# UNION PACIFIC YELLOW PAINT



## artgibson (Jan 2, 2008)

What is the availibilty of "Union Pacific Yellow Paint" for converting rolling stock to the proper color. Just in Case.


----------



## up9018 (Jan 4, 2008)

Union Pacific's yellow is Armour Yellow, and is available from just about any hobby ship that carries paint.


----------



## Jerry Barnes (Jan 2, 2008)

No hobby shops around here. I've found the spray can brand XO Rust's 'Caution Yellow' to work pretty good.


----------



## Stan Cedarleaf (Jan 2, 2008)

I've been quite successful matching paint colors by bringing a car part, full car or locomotive into ACE Hardware and asking them to scan it (them) for a color match. Then I buy a quart of Exterior Acrylic Gloss or Satin paint, thin it for air brush consistancy for use in the airbrush. 
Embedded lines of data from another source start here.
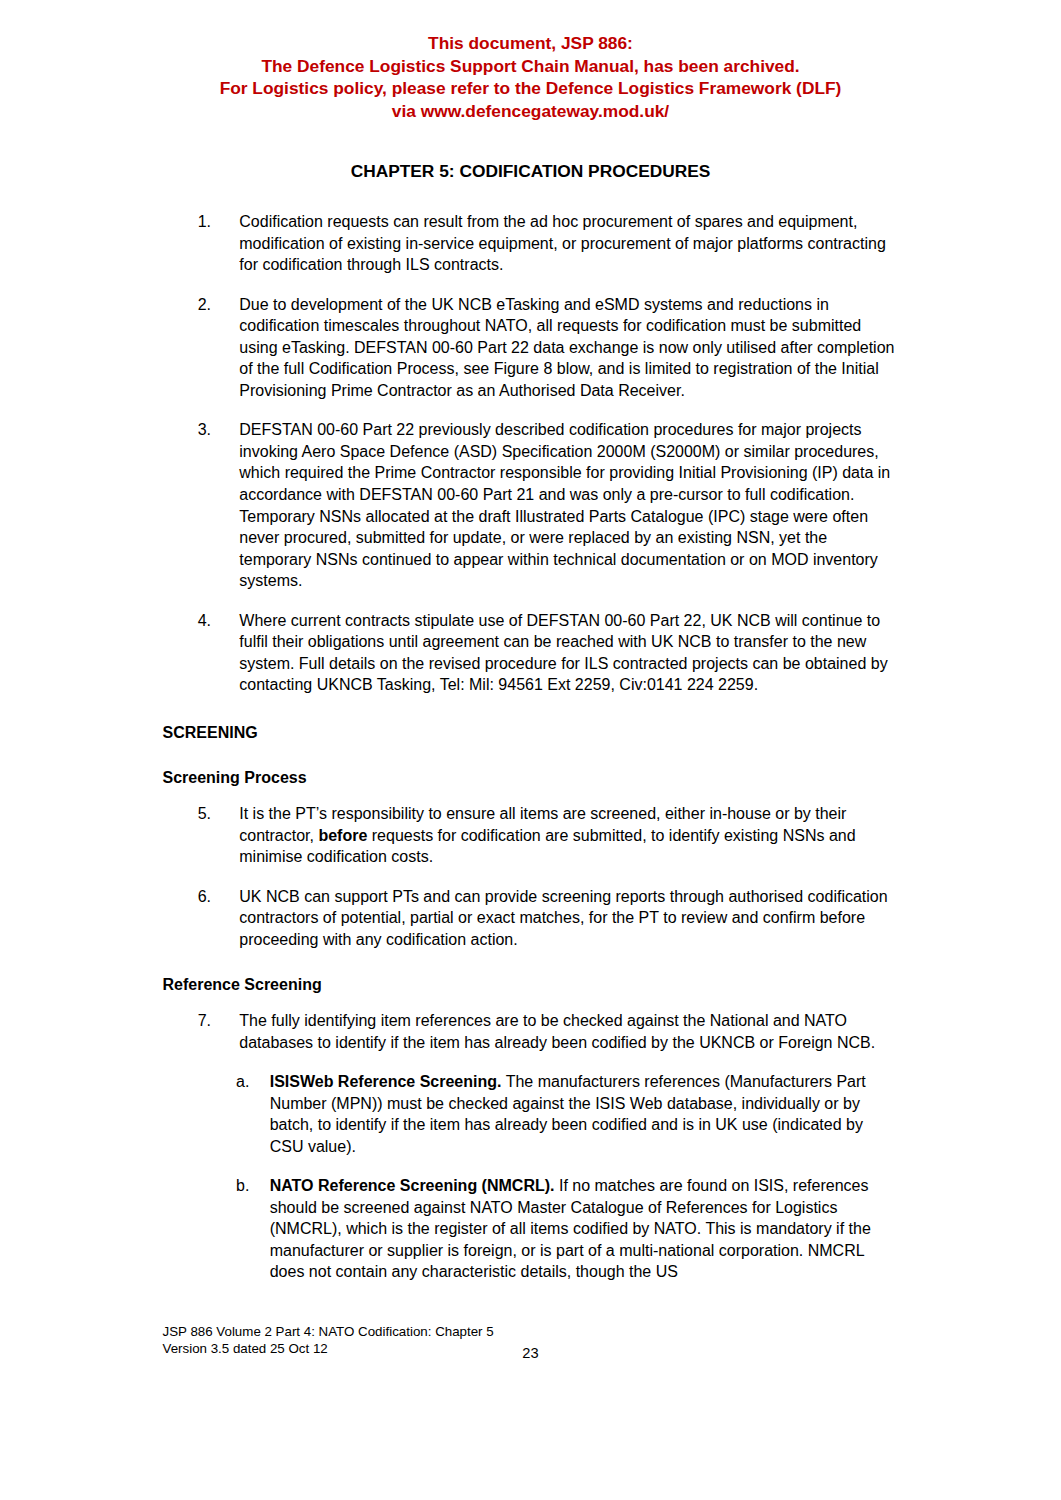This document, JSP 886:
The Defence Logistics Support Chain Manual, has been archived.
For Logistics policy, please refer to the Defence Logistics Framework (DLF)
via www.defencegateway.mod.uk/
CHAPTER 5: CODIFICATION PROCEDURES
1. Codification requests can result from the ad hoc procurement of spares and equipment, modification of existing in-service equipment, or procurement of major platforms contracting for codification through ILS contracts.
2. Due to development of the UK NCB eTasking and eSMD systems and reductions in codification timescales throughout NATO, all requests for codification must be submitted using eTasking. DEFSTAN 00-60 Part 22 data exchange is now only utilised after completion of the full Codification Process, see Figure 8 blow, and is limited to registration of the Initial Provisioning Prime Contractor as an Authorised Data Receiver.
3. DEFSTAN 00-60 Part 22 previously described codification procedures for major projects invoking Aero Space Defence (ASD) Specification 2000M (S2000M) or similar procedures, which required the Prime Contractor responsible for providing Initial Provisioning (IP) data in accordance with DEFSTAN 00-60 Part 21 and was only a pre-cursor to full codification. Temporary NSNs allocated at the draft Illustrated Parts Catalogue (IPC) stage were often never procured, submitted for update, or were replaced by an existing NSN, yet the temporary NSNs continued to appear within technical documentation or on MOD inventory systems.
4. Where current contracts stipulate use of DEFSTAN 00-60 Part 22, UK NCB will continue to fulfil their obligations until agreement can be reached with UK NCB to transfer to the new system. Full details on the revised procedure for ILS contracted projects can be obtained by contacting UKNCB Tasking, Tel: Mil: 94561 Ext 2259, Civ:0141 224 2259.
SCREENING
Screening Process
5. It is the PT’s responsibility to ensure all items are screened, either in-house or by their contractor, before requests for codification are submitted, to identify existing NSNs and minimise codification costs.
6. UK NCB can support PTs and can provide screening reports through authorised codification contractors of potential, partial or exact matches, for the PT to review and confirm before proceeding with any codification action.
Reference Screening
7. The fully identifying item references are to be checked against the National and NATO databases to identify if the item has already been codified by the UKNCB or Foreign NCB.
a. ISISWeb Reference Screening. The manufacturers references (Manufacturers Part Number (MPN)) must be checked against the ISIS Web database, individually or by batch, to identify if the item has already been codified and is in UK use (indicated by CSU value).
b. NATO Reference Screening (NMCRL). If no matches are found on ISIS, references should be screened against NATO Master Catalogue of References for Logistics (NMCRL), which is the register of all items codified by NATO. This is mandatory if the manufacturer or supplier is foreign, or is part of a multi-national corporation. NMCRL does not contain any characteristic details, though the US
JSP 886 Volume 2 Part 4: NATO Codification: Chapter 5
Version 3.5 dated 25 Oct 12
23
It's worked extremely well for me. I've painted box cars and reefers in Milkwaukee orange and Rio Grande yellow using the scanned colors. They turned out right nice.


----------



## Tom Thornton (Nov 18, 2008)

Cool idea Stan! I have done this for the house but for trains never. I have to try this one. 

Tom Thornton


----------



## Stan Cedarleaf (Jan 2, 2008)

Posted By Tom Thornton on 01 Mar 2010 05:34 PM 



Cool idea Stan! I have done this for the house but for trains never. I have to try this one. 

Tom Thornton 



It works right nicely, Tom. I've even painted some wood sided boxcars with a 2 inch trim brush. The 10 foot rule doesn't even apply. 6 inches with a magnifying glass has a hard time telling it was brush painted.


----------